▶ **WHAT YOU WILL DO**
Pull out every line in the data that has the string "about" in it.
________________
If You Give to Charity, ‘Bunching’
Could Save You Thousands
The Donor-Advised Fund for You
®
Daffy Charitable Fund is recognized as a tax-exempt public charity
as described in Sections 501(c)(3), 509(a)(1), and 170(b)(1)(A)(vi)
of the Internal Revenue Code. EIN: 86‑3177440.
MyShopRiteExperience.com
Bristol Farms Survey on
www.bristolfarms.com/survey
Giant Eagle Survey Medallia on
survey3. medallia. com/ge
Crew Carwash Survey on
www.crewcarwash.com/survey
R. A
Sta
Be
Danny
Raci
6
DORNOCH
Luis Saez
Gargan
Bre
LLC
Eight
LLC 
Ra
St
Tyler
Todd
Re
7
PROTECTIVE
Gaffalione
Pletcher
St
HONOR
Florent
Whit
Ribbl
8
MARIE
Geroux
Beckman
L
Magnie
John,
________________
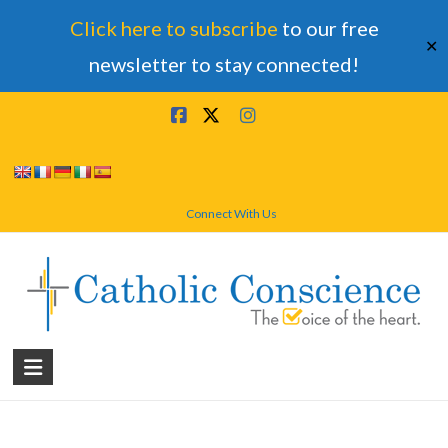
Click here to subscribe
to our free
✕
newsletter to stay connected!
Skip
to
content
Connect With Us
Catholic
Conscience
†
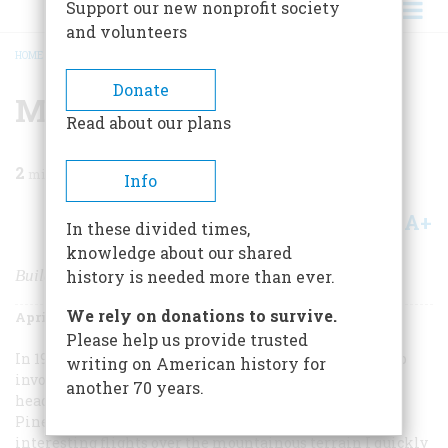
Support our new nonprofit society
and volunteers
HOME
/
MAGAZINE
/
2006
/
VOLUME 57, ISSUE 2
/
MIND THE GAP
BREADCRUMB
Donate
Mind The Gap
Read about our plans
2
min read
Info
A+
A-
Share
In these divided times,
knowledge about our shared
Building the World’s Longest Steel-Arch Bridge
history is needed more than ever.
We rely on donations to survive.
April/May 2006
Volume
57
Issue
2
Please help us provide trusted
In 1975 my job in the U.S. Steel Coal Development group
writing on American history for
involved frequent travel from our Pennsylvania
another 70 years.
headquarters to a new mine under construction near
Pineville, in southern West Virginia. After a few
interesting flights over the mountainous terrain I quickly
________________
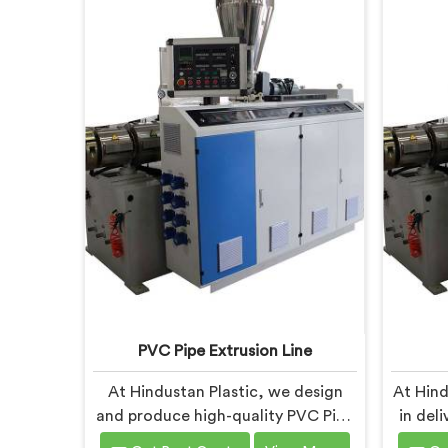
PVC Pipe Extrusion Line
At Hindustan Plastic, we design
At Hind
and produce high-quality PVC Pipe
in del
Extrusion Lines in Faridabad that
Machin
________________
▶ **RESPONSE TO THE TASK**
Read about our plans
knowledge about our shared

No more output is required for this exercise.